DESCRIPTION OF THE TASK: Your job here is to restate every record exactly, pictures excluded.

PROVIDED DATA:
####################
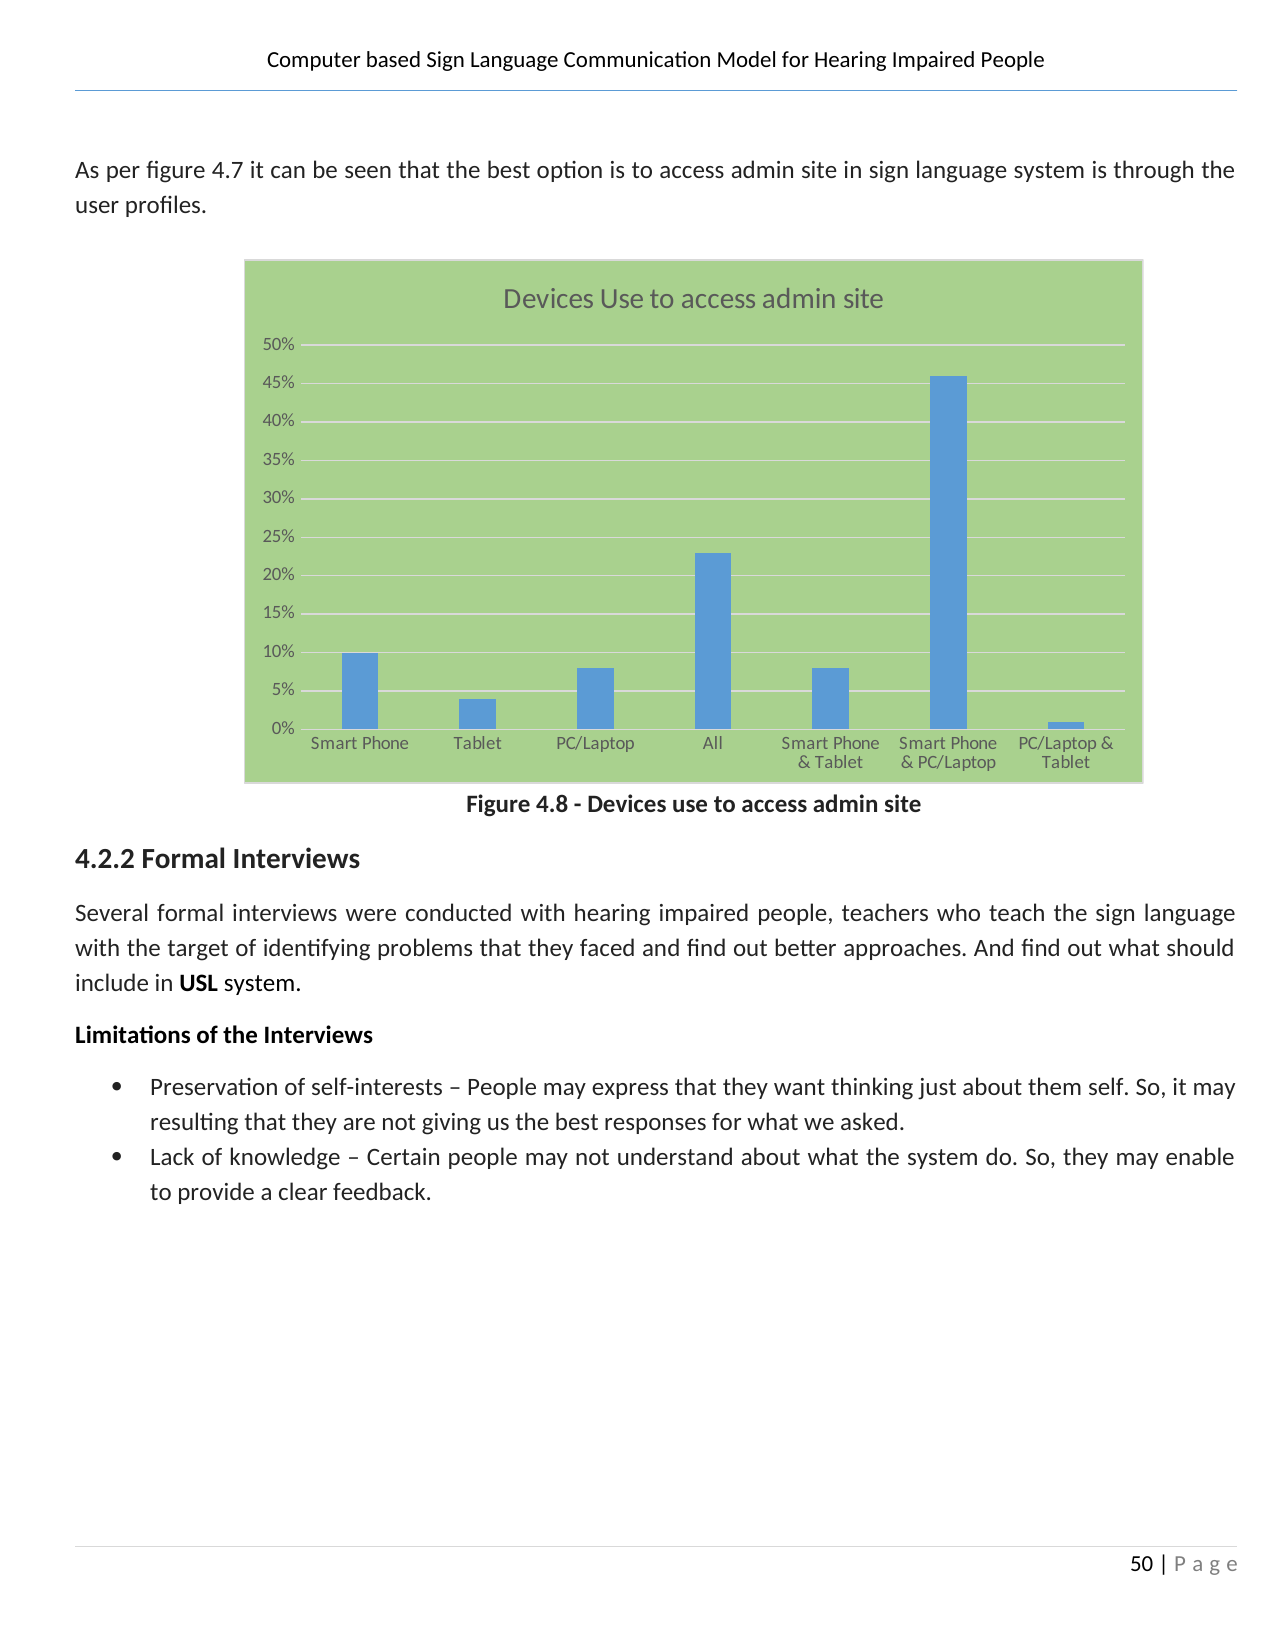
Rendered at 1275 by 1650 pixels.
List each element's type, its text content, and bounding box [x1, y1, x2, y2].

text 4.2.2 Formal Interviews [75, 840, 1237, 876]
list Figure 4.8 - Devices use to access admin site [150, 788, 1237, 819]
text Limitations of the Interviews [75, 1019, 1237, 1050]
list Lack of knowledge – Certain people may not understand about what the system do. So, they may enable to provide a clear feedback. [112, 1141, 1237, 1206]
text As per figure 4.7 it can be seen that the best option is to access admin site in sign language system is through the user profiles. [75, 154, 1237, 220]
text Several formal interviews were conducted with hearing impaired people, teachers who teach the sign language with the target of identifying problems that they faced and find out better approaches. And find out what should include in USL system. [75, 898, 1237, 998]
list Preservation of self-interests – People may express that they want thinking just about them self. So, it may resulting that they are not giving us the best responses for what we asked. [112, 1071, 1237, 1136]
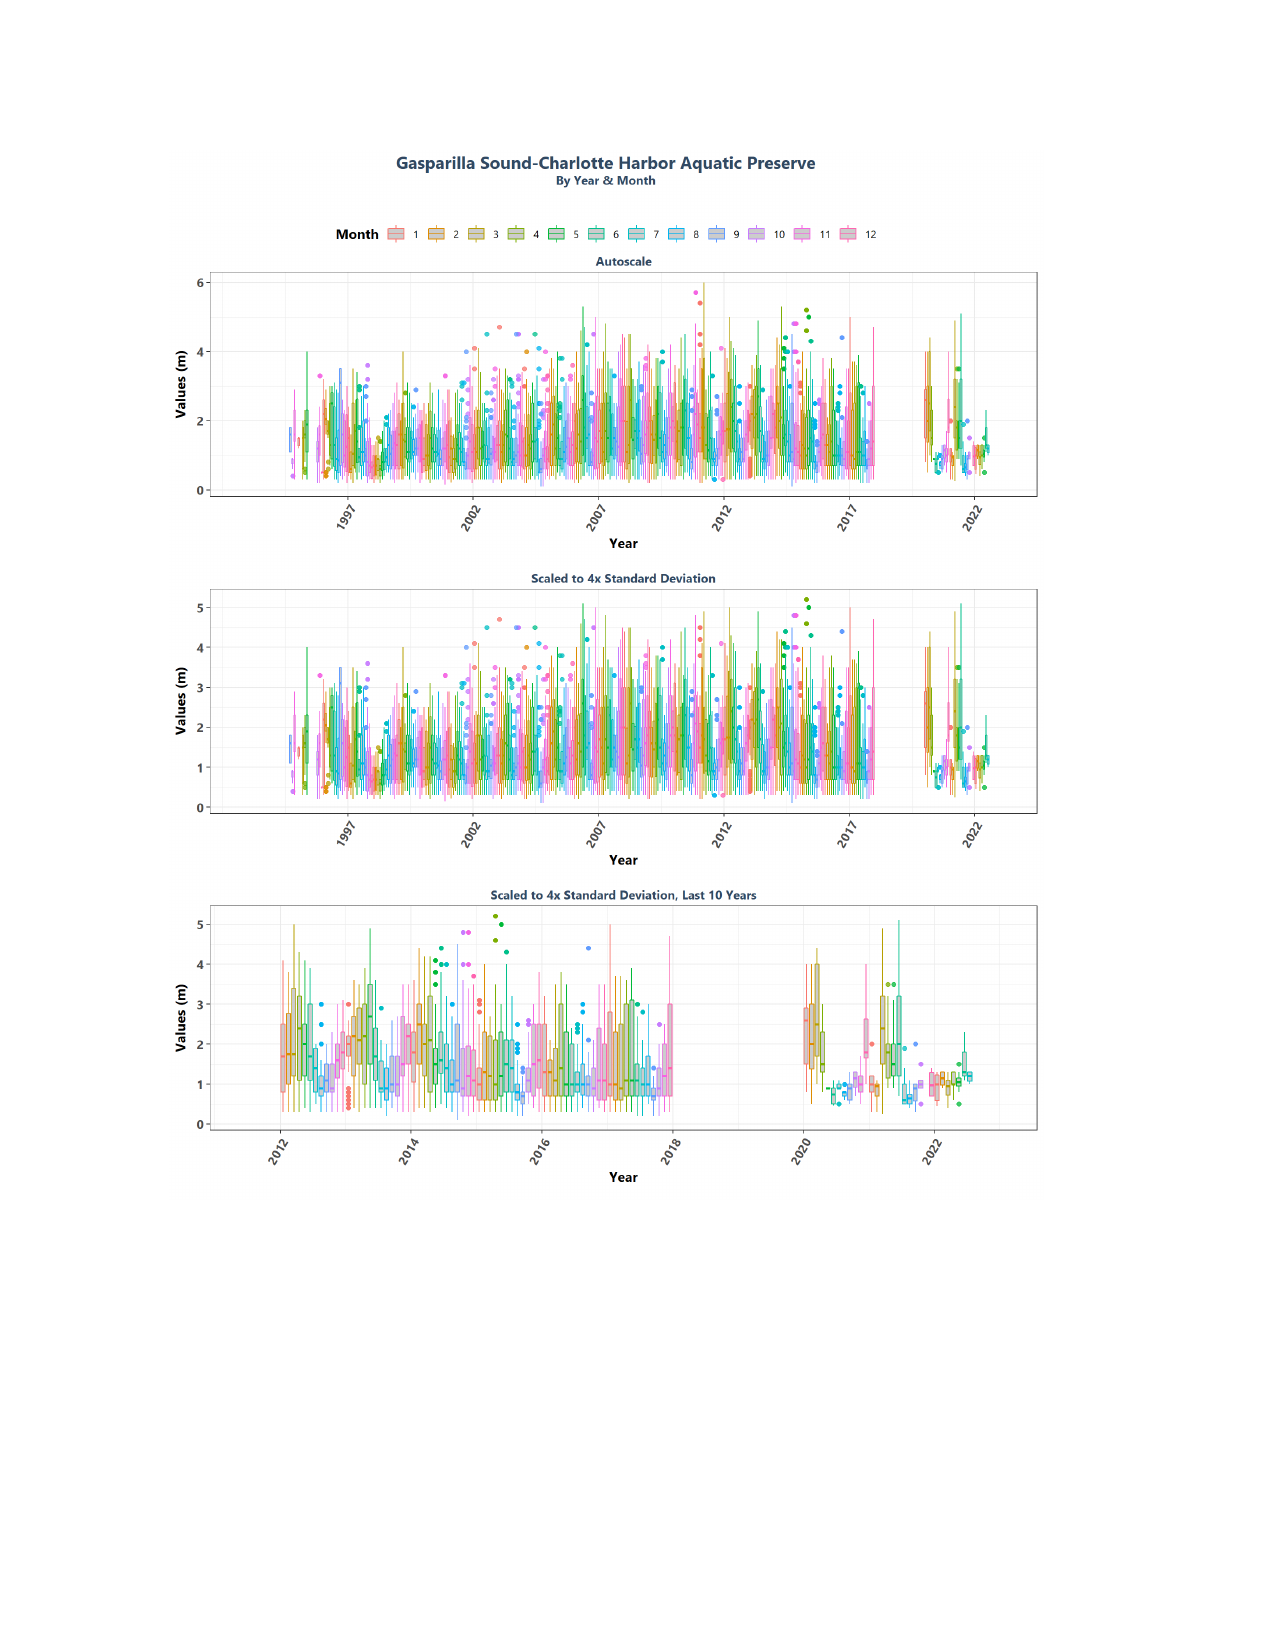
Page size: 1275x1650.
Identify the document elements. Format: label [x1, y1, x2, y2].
####################
FINISHED EXERCISE:
Rendered at 1275 by 1650 pixels.
List each element's type, its text content, and bounding box [x1, y1, x2, y2].

text 4.2.2 Formal Interviews [75, 840, 1237, 876]
list Figure 4.8 - Devices use to access admin site [150, 788, 1237, 819]
text Limitations of the Interviews [75, 1019, 1237, 1050]
list Lack of knowledge – Certain people may not understand about what the system do. So, they may enable to provide a clear feedback. [112, 1141, 1237, 1206]
text As per figure 4.7 it can be seen that the best option is to access admin site in sign language system is through the user profiles. [75, 154, 1237, 220]
text Several formal interviews were conducted with hearing impaired people, teachers who teach the sign language with the target of identifying problems that they faced and find out better approaches. And find out what should include in USL system. [75, 898, 1237, 998]
list Preservation of self-interests – People may express that they want thinking just about them self. So, it may resulting that they are not giving us the best responses for what we asked. [112, 1071, 1237, 1136]
Page size: 1275x1650.
Identify the document elements. Format: label [x1, y1, x2, y2].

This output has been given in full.